Windows Server 2012 with AD, DHCP, and DNS and virtualized PfSense as router



  • Hi there,

    I need some advice from the pros here.

    Can I use a VM PfSense to act as my router for my whole network? I've read just about everything online that I can about this subject, but everyone seems to have a little different setup.  And the options to configure it vary from article to article.

    I have used PfSense in the past, with good results.  Over the course of a couple relocations, my PfSense box's power supply died.  So I bought a Cisco RV325, and I've been using that for a couple of years.  However, the RV 325 lacks the OpenVPN gateway ability (ExpressVPN) that I use for streaming Netflix, etc.  I used a DDWRT box for a while to get my OpenVPN working, but it was getting to be a bottleneck on my system.  I have dual 150 MB WANs, but lets not worry about that for right now.

    Now I have a Dell P.E 2950, running AD, DHCP and DNS for my whole network.  Everything works fine until I try to integrate PfSense.

    What I would like to do is have PfSense act as my router for the whole network, with OpenVPN and eventually, dual WAN.  I have read that virtualizing PfSense might not make the most sense for security purposes, but I am not willing to install another box separately.  I need to consolidate the amount of equipment scattered throughout my house.

    The PE has 2 NICs in it right now, and I might upgrade to another 1 or 2 in the near future.  My future plan is to setup a VDI environment for my house, making administrating of the 15 computers a lot easier for me.

    I would like to set it up as follow;

    WAN 1->PowerEdge(Pfsense VM)->Network Switch->rest of network.

    I know that I am overlooking something silly.  I know that PfSense needs to be rebooted with any changes that are made to the virtual switch.  I've read that some people suggest disabling the Virtual Nic in Windows, others don't mention that.

    Thank you for any advice you might be able to share.



  • One of my setup's are virtualized in Hyper-V and what I've done is created two virtual switches and with each connected to a different adapter on the host.
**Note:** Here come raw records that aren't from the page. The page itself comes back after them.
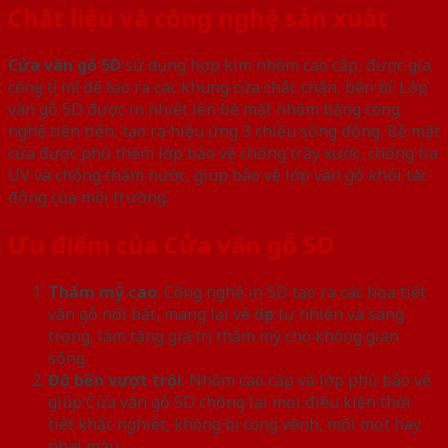
Chất liệu và công nghệ sản xuất
Cửa vân gỗ 5D
sử dụng hợp kim nhôm cao cấp, được gia
công tỉ mỉ để tạo ra các khung cửa chắc chắn, bền bỉ. Lớp
vân gỗ 5D được in nhiệt lên bề mặt nhôm bằng công
nghệ tiên tiến, tạo ra hiệu ứng 3 chiều sống động. Bề mặt
cửa được phủ thêm lớp bảo vệ chống trầy xước, chống tia
UV và chống thấm nước, giúp bảo vệ lớp vân gỗ khỏi tác
động của môi trường.
Ưu điểm của Cửa vân gỗ 5D
Thẩm mỹ cao
: Công nghệ in 5D tạo ra các họa tiết
vân gỗ nổi bật, mang lại vẻ đẹp tự nhiên và sang
trọng, làm tăng giá trị thẩm mỹ cho không gian
sống.
Độ bền vượt trội
: Nhôm cao cấp và lớp phủ bảo vệ
giúp Cửa vân gỗ 5D chống lại mọi điều kiện thời
tiết khắc nghiệt, không bị cong vênh, mối mọt hay
phai màu.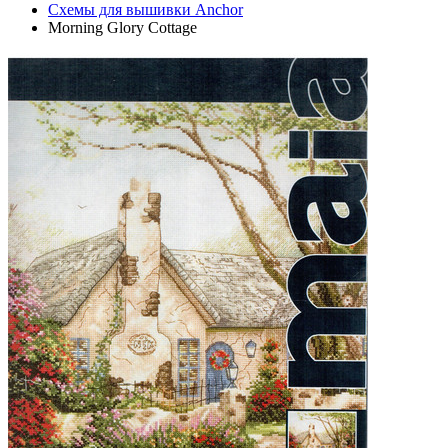
Схемы для вышивки Anchor
Morning Glory Cottage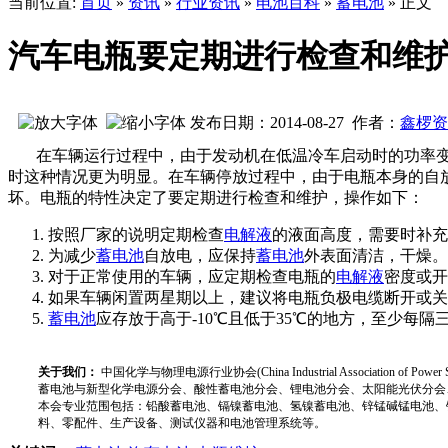
当前位置:
首页
»
资讯
»
行业资讯
»
电池百科
»
蓄电池
» 正文
汽车电瓶要定期进行检查和维
发布日期：2014-08-27 作者：
鑫椤资
在车辆运行过程中，由于发动机在低温冷车启动时的功率变大
时这种情况更为明显。在车辆停放过程中，由于电瓶本身的自
坏。电瓶的特性决定了要定期进行检查和维护，操作如下：
按照厂家的说明定期检查
电解液
的液面高度，需要时补充
为减少
蓄电池
自放电，应保持
蓄电池
外表面清洁，干燥。
对于正常使用的车辆，应定期检查电瓶的
电解液
密度或开
如果车辆闲置两星期以上，建议将电瓶负极电缆断开或关
蓄电池
应存放于高于-10℃且低于35℃的地方，至少每隔
关于我们：
中国化学与物理电源行业协会(China Industrial Associat
蓄电池与新型化学电源分会、酸性蓄电池分会、锂电池分会、太阳能光伏分会
本会专业范围包括：铅酸蓄电池、镉镍蓄电池、氢镍蓄电池、锌锰碱锰电池、
料、零配件、生产设备、测试仪器和电池管理系统等。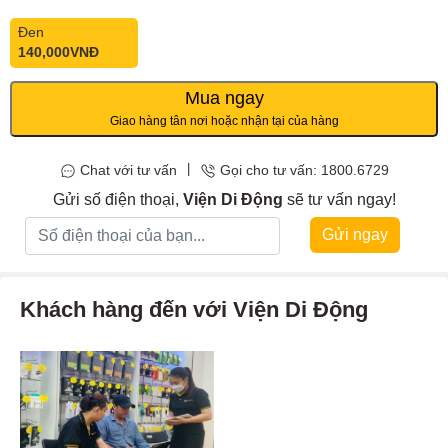
Đen
140,000
VNĐ
Mua ngay
Giao hàng tân nơi hoặc nhận tại của hàng
|
Chat với tư vấn
Gọi cho tư vấn: 1800.6729
Gửi số điện thoại,
Viện Di Động
sẽ tư vấn ngay!
Gửi ngay
Khách hàng đến với Viện Di Động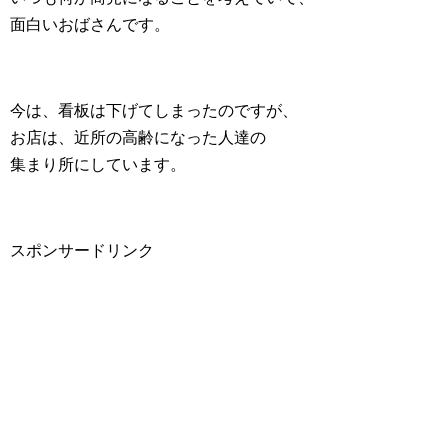
面白いおばさんです。
今は、看板は下げてしまったのですが、
お店は、近所の高齢になった人達の
集まり所にしています。
スポンサードリンク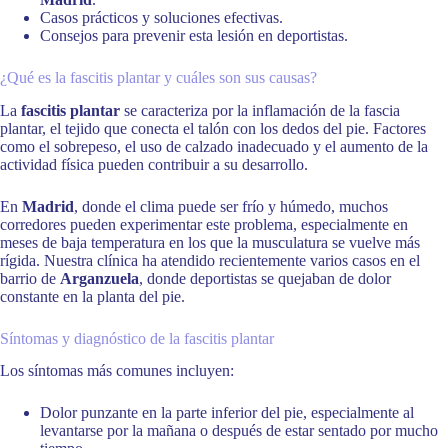
Casos prácticos y soluciones efectivas.
Consejos para prevenir esta lesión en deportistas.
¿Qué es la fascitis plantar y cuáles son sus causas?
La
fascitis plantar
se caracteriza por la inflamación de la fascia
plantar, el tejido que conecta el talón con los dedos del pie. Factores
como el sobrepeso, el uso de calzado inadecuado y el aumento de la
actividad física pueden contribuir a su desarrollo.
En
Madrid
, donde el clima puede ser frío y húmedo, muchos
corredores pueden experimentar este problema, especialmente en
meses de baja temperatura en los que la musculatura se vuelve más
rígida. Nuestra clínica ha atendido recientemente varios casos en el
barrio de
Arganzuela
, donde deportistas se quejaban de dolor
constante en la planta del pie.
Síntomas y diagnóstico de la fascitis plantar
Los síntomas más comunes incluyen:
Dolor punzante en la parte inferior del pie, especialmente al
levantarse por la mañana o después de estar sentado por mucho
Then one is dedicated for external access (Connected directly to modem) and the other is for all the internal network traffic. Basically you are treating the two virtual switches as the two (or more) network adapters you would have on a physical pfSense box.

    Modem -> NIC1 (Virtual Switch) -> pfSense -> (Virtual Switch 2) NIC2 -> rest of network/virtual machines.



  • @Com:

    One of my setup's are virtualized in Hyper-V and what I've done is created two virtual switches and with each connected to a different adapter on the host. Then one is dedicated for external access (Connected directly to modem) and the other is for all the internal network traffic. Basically you are treating the two virtual switches as the two (or more) network adapters you would have on a physical pfSense box.
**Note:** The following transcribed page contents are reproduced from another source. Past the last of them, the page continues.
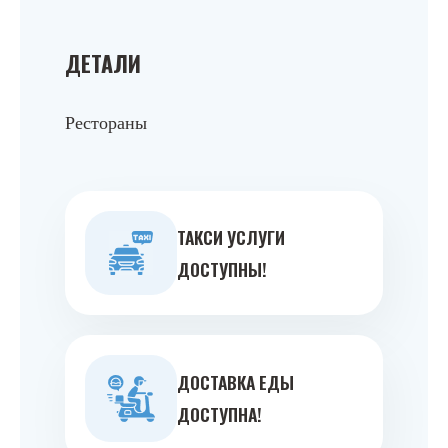
ДЕТАЛИ
Рестораны
ТАКСИ УСЛУГИ
ДОСТУПНЫ!
ДОСТАВКА ЕДЫ
ДОСТУПНА!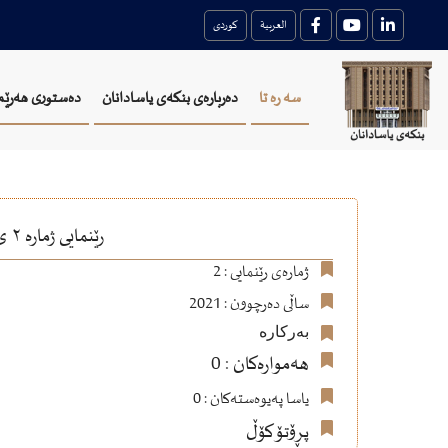
العربية
کوردی
سه ره تا
دەربارەی بنکەی یاسادانان
دەستوری هەرێم
رێنمایی ژمارە ٢ ی ساڵی ٢٠٢١ وەزارەتی ئەوقاف و کارو باری ئایینی رێنمایی کردنەوەی حوجرەی فەقێیان
ژمارەی رێنمایی : 2
ساڵی دەرچوون : 2021
بەرکارە
هەموارەکان : 0
یاسا پەیوەستەکان : 0
پڕۆتۆکۆڵ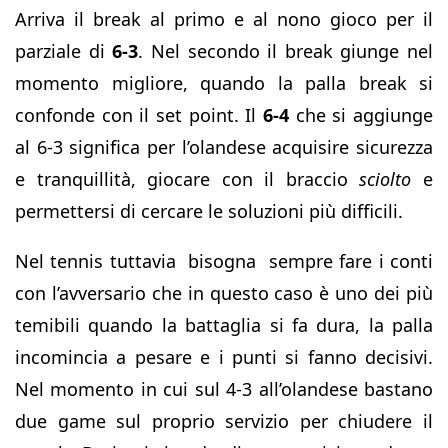
Arriva il break al primo e al nono gioco per il
parziale di
6-3
. Nel secondo il break giunge nel
momento migliore, quando la palla break si
confonde con il set point. Il
6-4
che si aggiunge
al 6-3 significa per l’olandese acquisire sicurezza
e tranquillità, giocare con il braccio
sciolto
e
permettersi di cercare le soluzioni più difficili.
Nel tennis tuttavia bisogna sempre fare i conti
con l’avversario che in questo caso è uno dei più
temibili quando la battaglia si fa dura, la palla
incomincia a pesare e i punti si fanno decisivi.
Nel momento in cui sul 4-3 all’olandese bastano
due game sul proprio servizio per chiudere il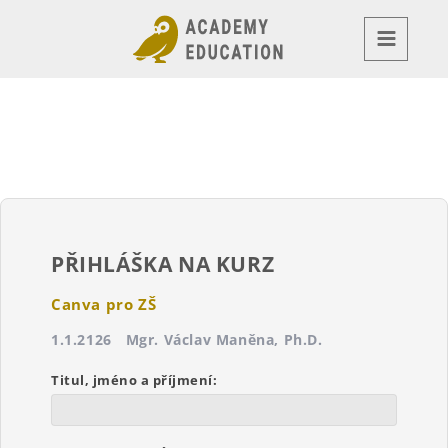
Přeskočit
na
obsah
PŘIHLÁŠKA NA KURZ
Canva pro ZŠ
1.1.2126 Mgr. Václav Maněna, Ph.D.
Titul, jméno a příjmení:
    Modem -> NIC1 (Virtual Switch) -> pfSense -> (Virtual Switch 2) NIC2 -> rest of network/virtual machines.

    Thanks for the info!!

    I've seen a lot of conflicting info online about how to set it up.  Most people seems to use a VM PfSense only to run other VMs. so that is where the confusion lies.  Did you have to disable any of the adapters in Network Manager in Windows?
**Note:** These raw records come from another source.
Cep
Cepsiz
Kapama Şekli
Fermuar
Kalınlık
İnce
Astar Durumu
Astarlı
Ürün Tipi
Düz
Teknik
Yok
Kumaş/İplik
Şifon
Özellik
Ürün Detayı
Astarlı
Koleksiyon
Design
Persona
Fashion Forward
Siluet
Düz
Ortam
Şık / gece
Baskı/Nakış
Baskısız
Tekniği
    I will see what I can do to get it going this weekend.



  • We use vm based pfsense for the whole network.  It's been very stable on VMWare and on older versions of Proxmox/KVM as well. (some stability issues on current Proxmox for some reason)

    ISP>virualBridged/bonded Server NICs/ExternalVLANTAG on VM HOST>virtual pfSense> another vlan on virtualBridged/bonded Server NICs/localVLANtag on VM Host> local lan switch> Local machines

    Works great.



  • We run multiple sites using pfSense clusters all done in ESXi. Works great.